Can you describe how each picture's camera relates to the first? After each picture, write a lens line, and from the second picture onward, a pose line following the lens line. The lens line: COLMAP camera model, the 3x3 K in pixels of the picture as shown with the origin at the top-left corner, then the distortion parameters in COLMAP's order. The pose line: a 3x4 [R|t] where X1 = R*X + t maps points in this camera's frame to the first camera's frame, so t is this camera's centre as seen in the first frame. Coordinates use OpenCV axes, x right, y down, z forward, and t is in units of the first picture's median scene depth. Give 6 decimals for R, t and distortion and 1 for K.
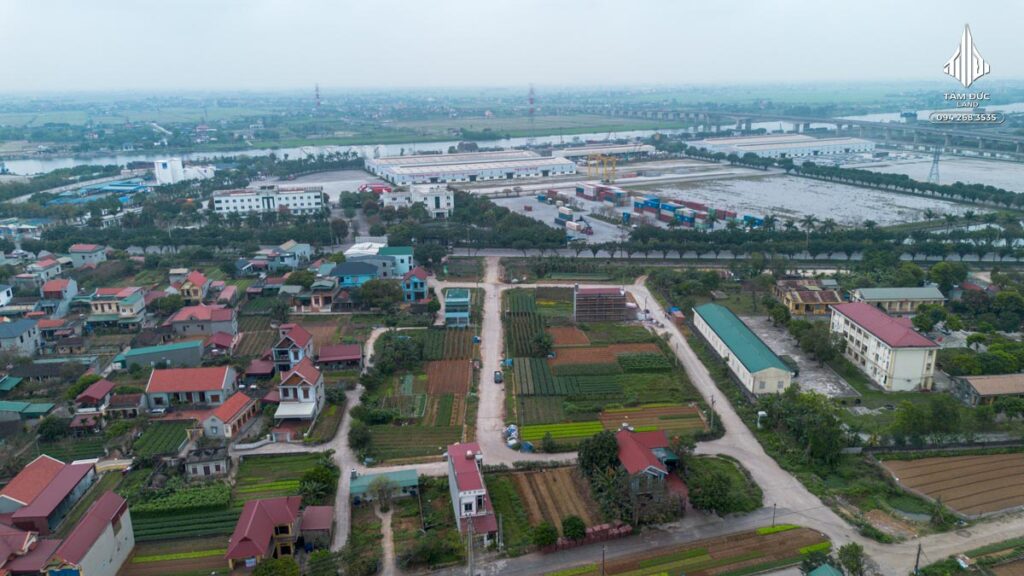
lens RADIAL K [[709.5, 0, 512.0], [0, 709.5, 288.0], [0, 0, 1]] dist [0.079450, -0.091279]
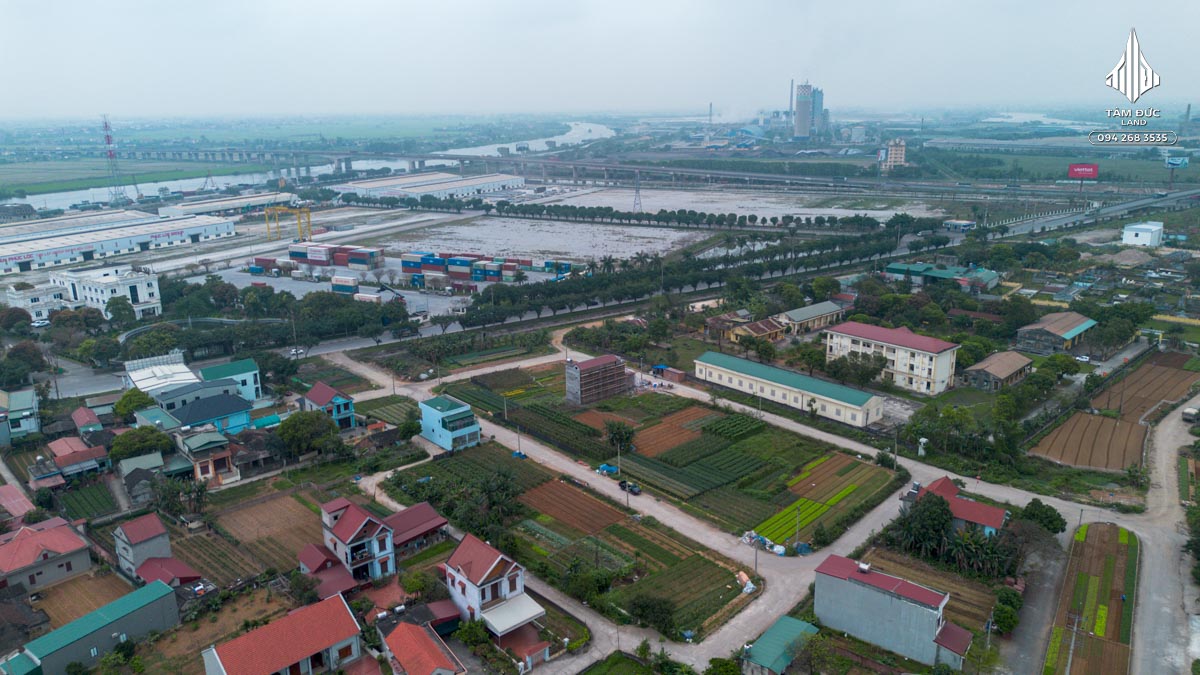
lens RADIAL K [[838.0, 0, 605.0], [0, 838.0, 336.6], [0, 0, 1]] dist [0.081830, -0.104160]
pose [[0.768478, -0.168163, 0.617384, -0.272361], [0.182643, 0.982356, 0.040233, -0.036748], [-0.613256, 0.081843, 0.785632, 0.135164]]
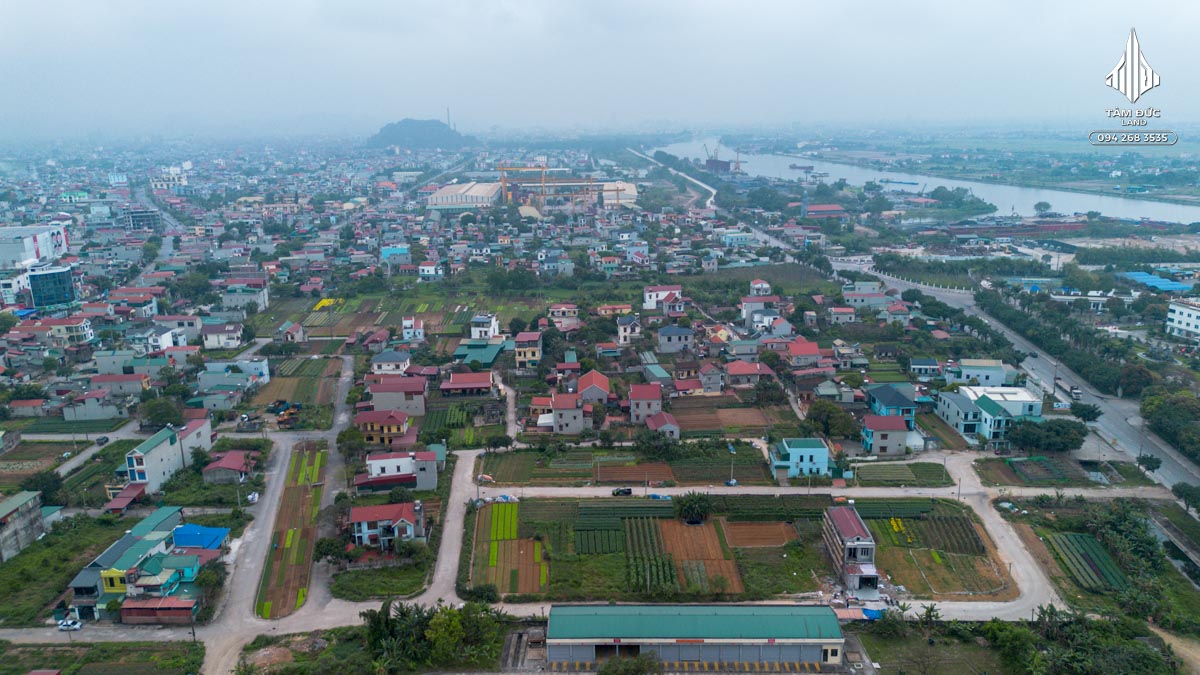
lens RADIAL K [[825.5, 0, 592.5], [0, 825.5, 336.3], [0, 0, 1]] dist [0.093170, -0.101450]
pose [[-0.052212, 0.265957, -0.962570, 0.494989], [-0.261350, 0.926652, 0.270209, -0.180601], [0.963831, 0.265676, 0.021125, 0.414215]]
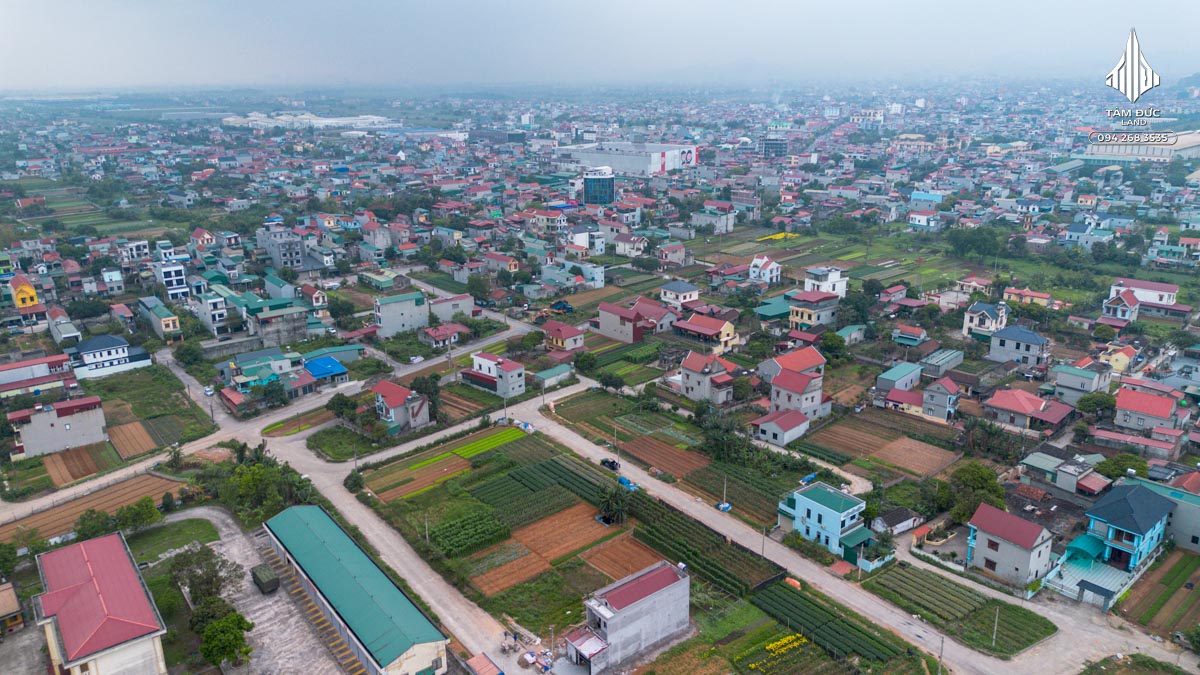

» **Problem to work on**: Please change "lens line" to "optics line" in the rows, starting with the first line of the rows and going on through the line with "dist [0.081830, -0.104160]", leaving all else unchanged. Give back only those lines, without the pictures.

» **Answer to this exercise**:
Can you describe how each picture's camera relates to the first? After each picture, write a optics line, and from the second picture onward, a pose line following the optics line. The optics line: COLMAP camera model, the 3x3 K in pixels of the picture as shown with the origin at the top-left corner, then the distortion parameters in COLMAP's order. The pose line: a 3x4 [R|t] where X1 = R*X + t maps points in this camera's frame to the first camera's frame, so t is this camera's centre as seen in the first frame. Coordinates use OpenCV axes, x right, y down, z forward, and t is in units of the first picture's median scene depth. Give 6 decimals for R, t and distortion and 1 for K.
lens RADIAL K [[709.5, 0, 512.0], [0, 709.5, 288.0], [0, 0, 1]] dist [0.079450, -0.091279]
lens RADIAL K [[838.0, 0, 605.0], [0, 838.0, 336.6], [0, 0, 1]] dist [0.081830, -0.104160]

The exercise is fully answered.